The upgrade of all of Newtown Creek's waste-treatment tanks is now complete, with the final of its three batteries now functioning, Department of Environmental Protection Commissioner Carter Strickland announced Tuesday.
The DEP has been working since 2000 on the $5 billion project to improve the plant's efficiency, boosting its cleaning capacity from 620 million to 700 million gallons of water on rainy days.
The first of the three upgraded batteries became operational in 2007, while the south battery — the most recently improved — began operating on February 16.
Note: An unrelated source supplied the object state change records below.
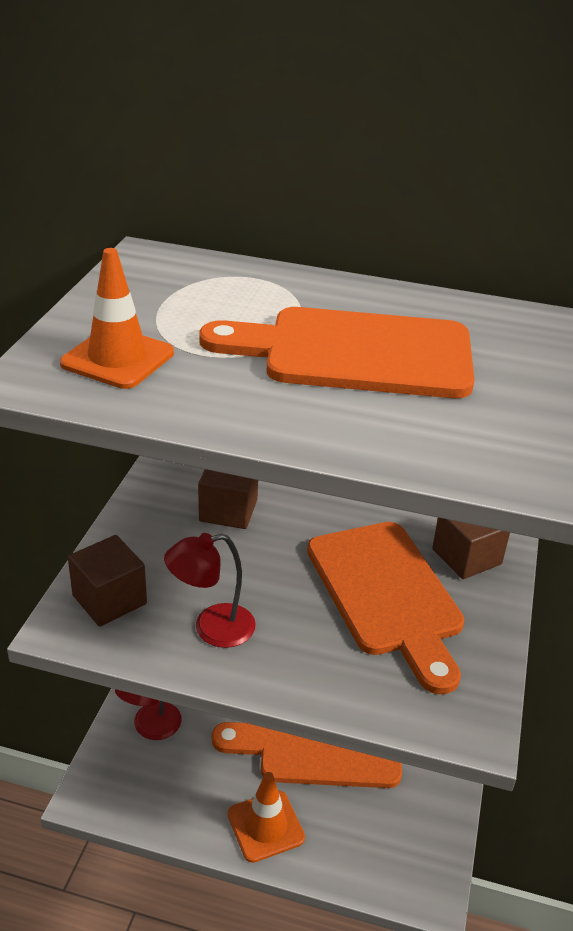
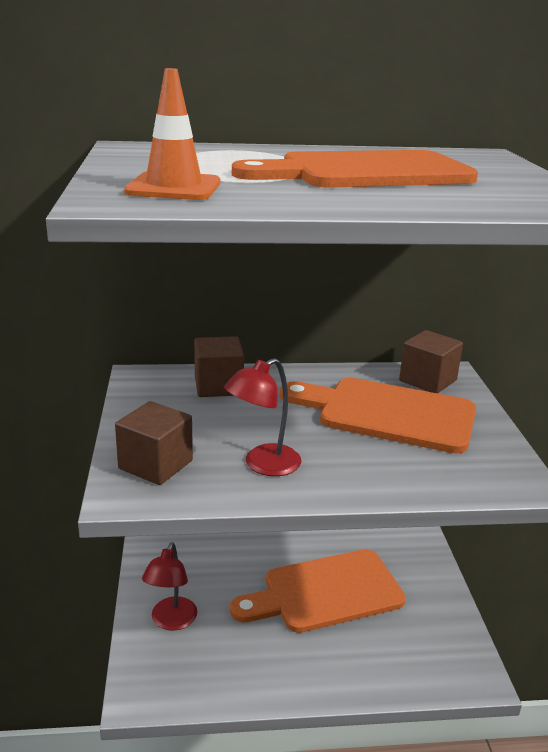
camera: 20 degrees left, 10 degrees down
(265, 826) = (315, 668): orange traffic cone -> none
(387, 594) = (388, 414): orange cutting board -> orange cutting board turned 150 degrees clockwise

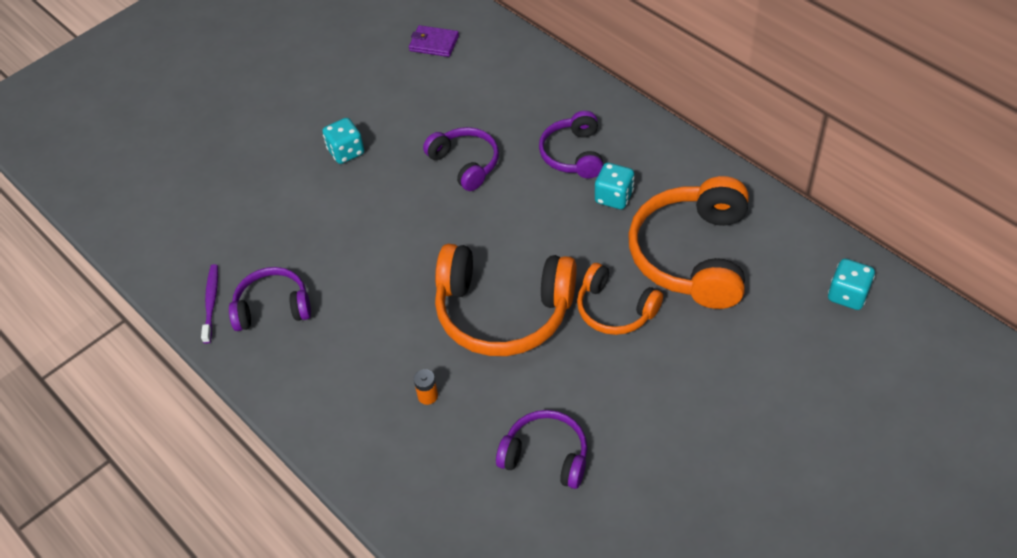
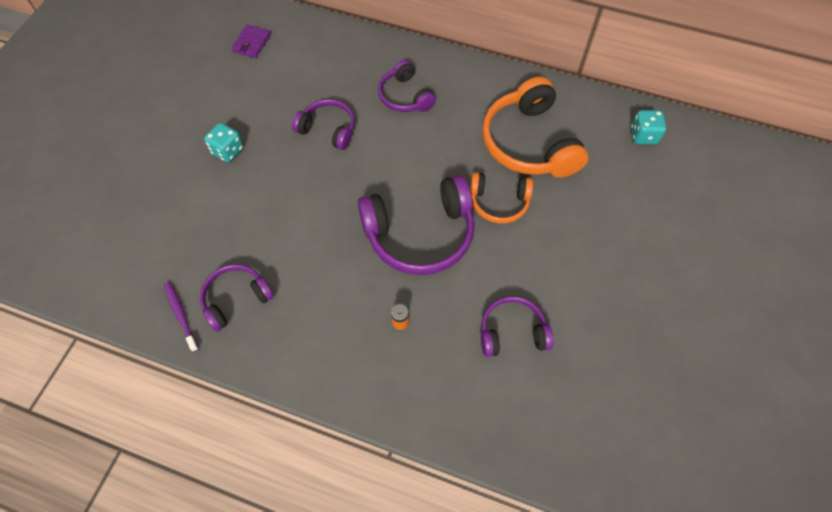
camera: 30 degrees left, 10 degrees up
(434, 43) = (252, 43): purple wallet -> purple wallet turned 60 degrees counterclockwise
(503, 312) = (420, 234): orange headphones -> purple headphones
(614, 197) = (451, 119): turquoise dice -> none

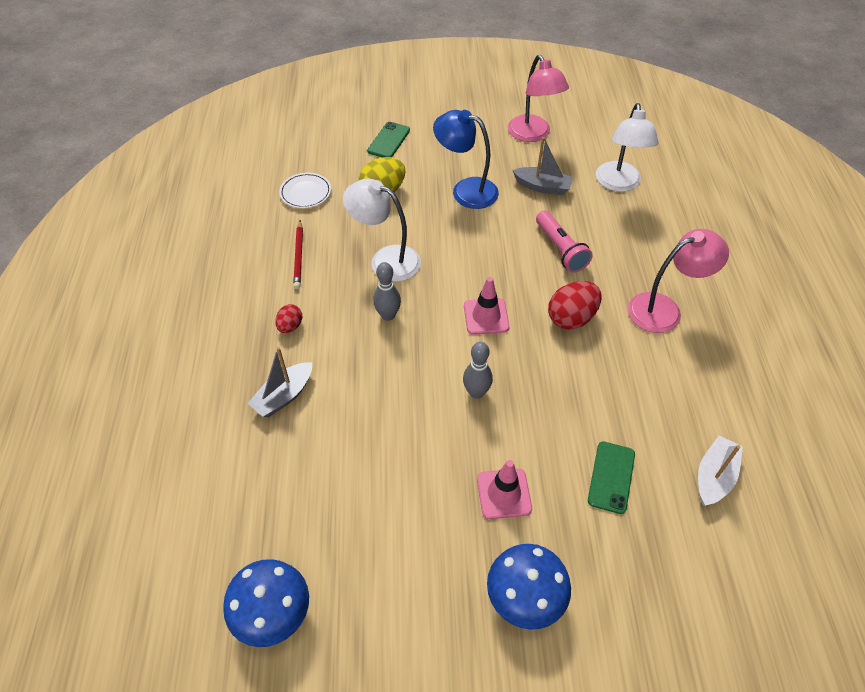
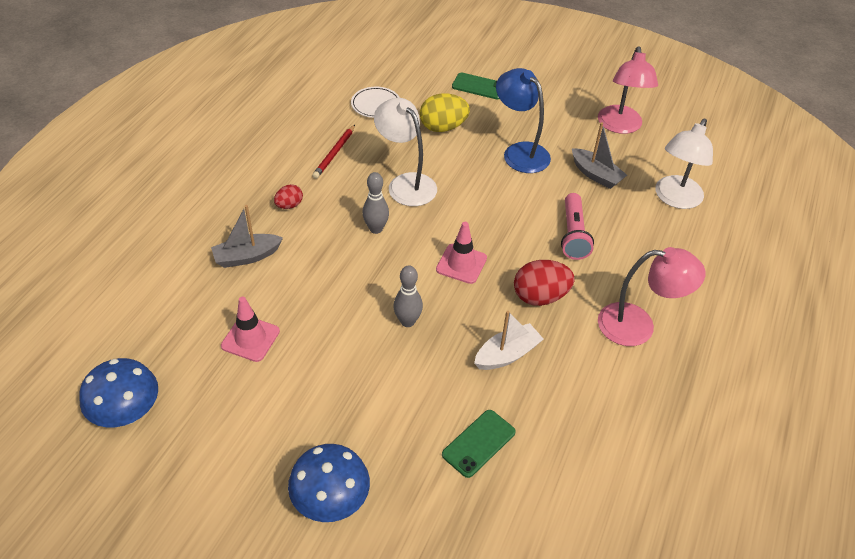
camera: 25 degrees right, 5 degrees down
(389, 140) = (479, 86): green phone -> green phone turned 60 degrees clockwise
(504, 494) = (372, 412): pink traffic cone -> pink traffic cone (250, 338)
(714, 476) = (578, 488): white boat -> white boat (507, 354)

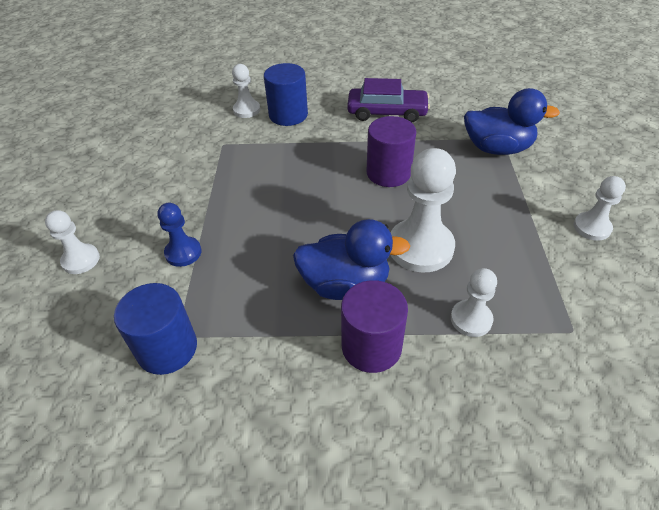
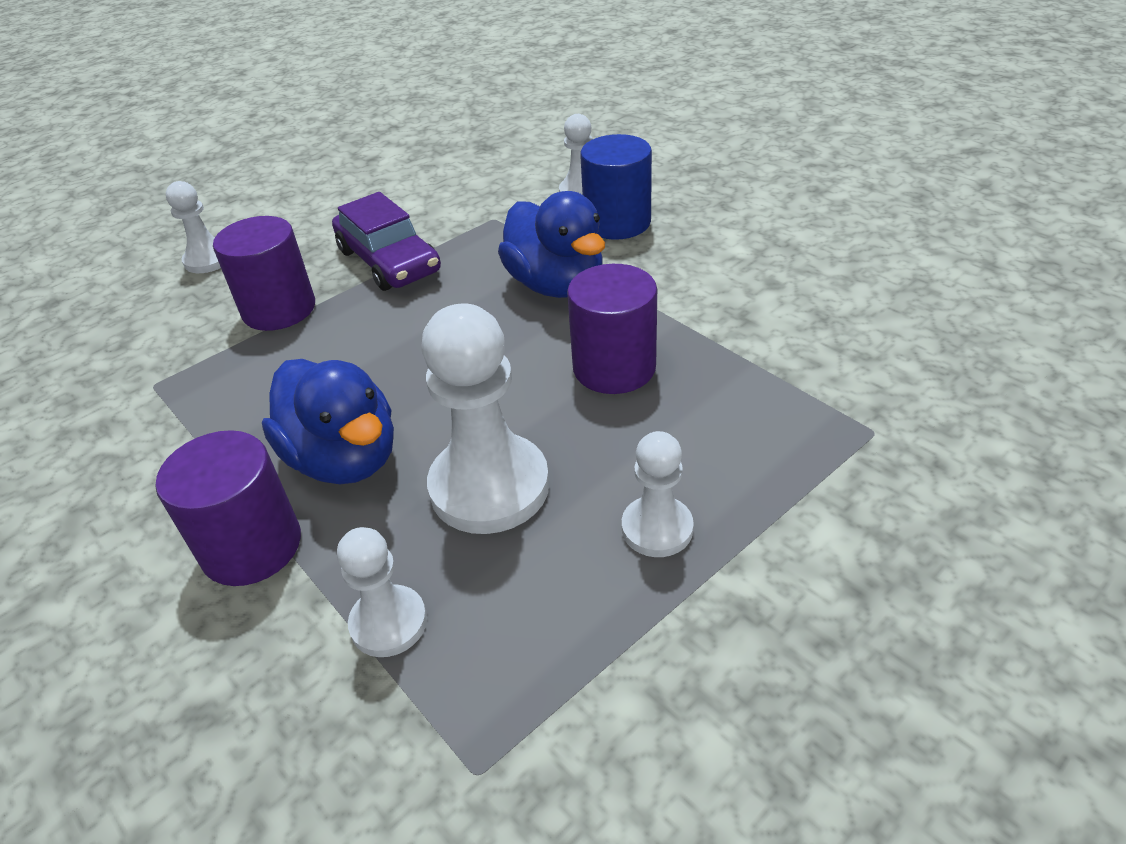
camera: 50 degrees right, 5 degrees down
(167, 348) = (128, 389): blue cylinder -> none
(183, 253) = (279, 309): blue pawn -> purple cylinder
(387, 112) = (752, 288): purple car -> purple car (389, 261)
(497, 148) = (838, 440): blue duck -> blue duck (556, 285)
(592, 227) = (784, 674): white pawn -> white pawn (657, 528)

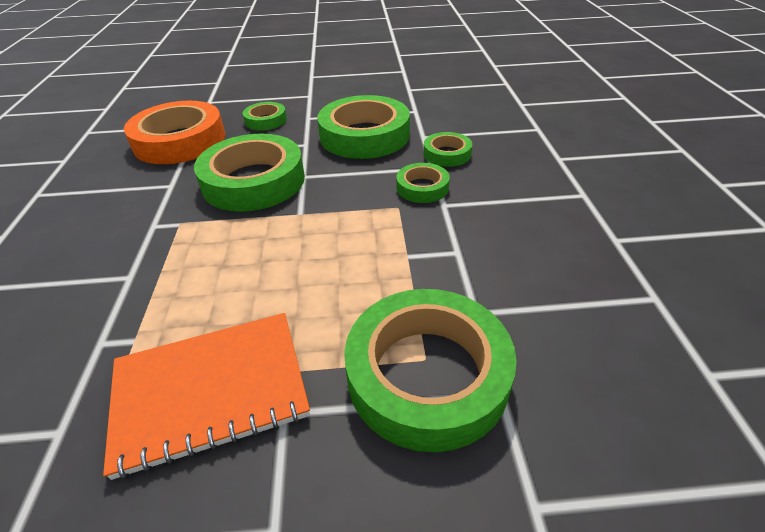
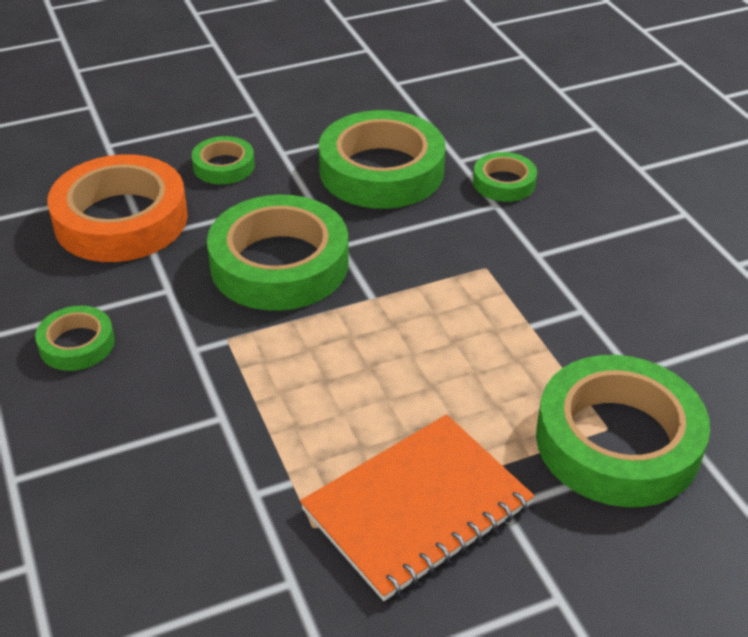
camera: 20 degrees left, 0 degrees up
(422, 187) = (500, 236): green tape -> green tape (77, 344)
The three improved batteries now have improved grit, sedimentation and aeration tanks, and purge more than 99.9 percent of pathogenic organisms from the water before it is dumped into the river, DEP spokesman Corey Chambliss said.
The Newtown Creek Waste Treatment Plant, which purges storm and wastewater of their toxins and then empties clean water into the East River at India Street, has been operating since the 1960s and serves about 1 million residents in a 15,000-acre drainage area. The tanks clean up to 310 million gallons of water on days without rain.
"DEP's milestone is certainly something to be proud of," said Laura Hoffmann, of the Newtown Creek Monitoring Committee, which addresses environmental concerns related to all of Newtown Creek and its long history of pollution.
The full upgrade, involving about $550 million in design, support and construction improvements, is projected to be complete by 2014.